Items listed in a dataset
##########
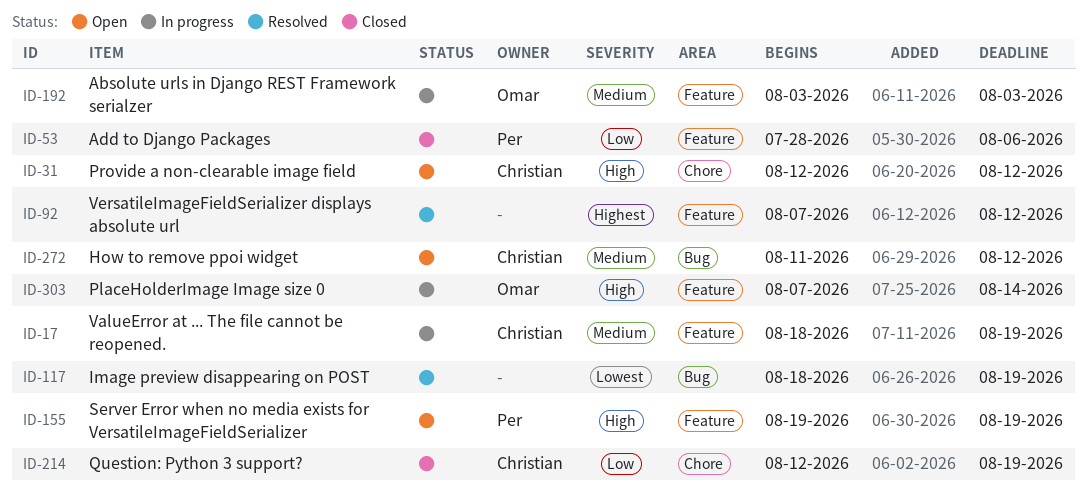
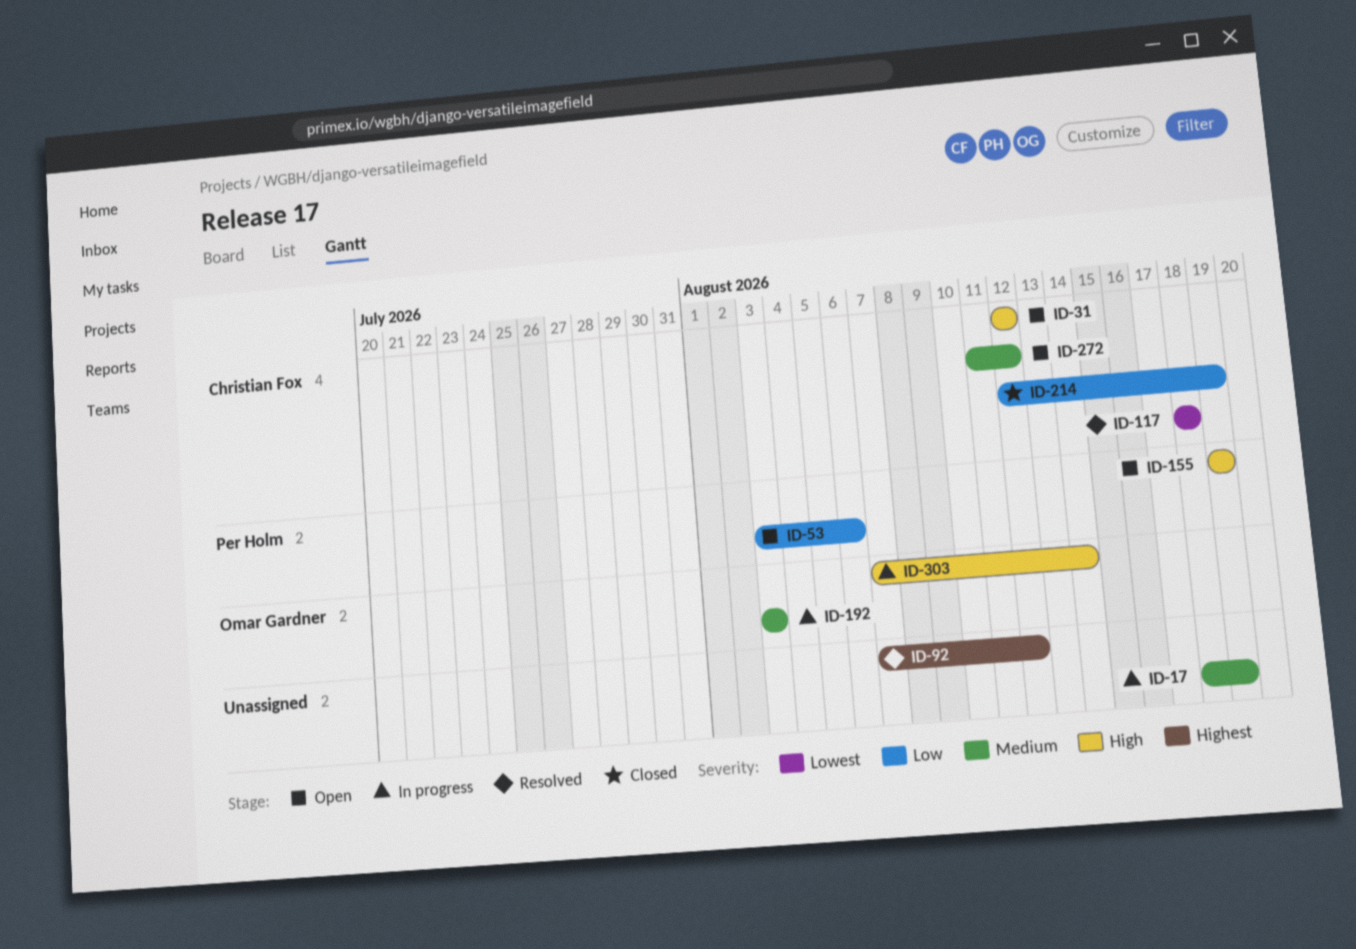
ID-17, owner: Christian Fox -> none
ID-53, status: Closed -> Open
ID-53, start: Jul 28 -> Aug 3
ID-117, owner: none -> Christian Fox
ID-117, due: Aug 19 -> Aug 18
##########
§ Task objective
Reply with the count alone: how many lines of the records contain the string "owner"?

§ Response area
2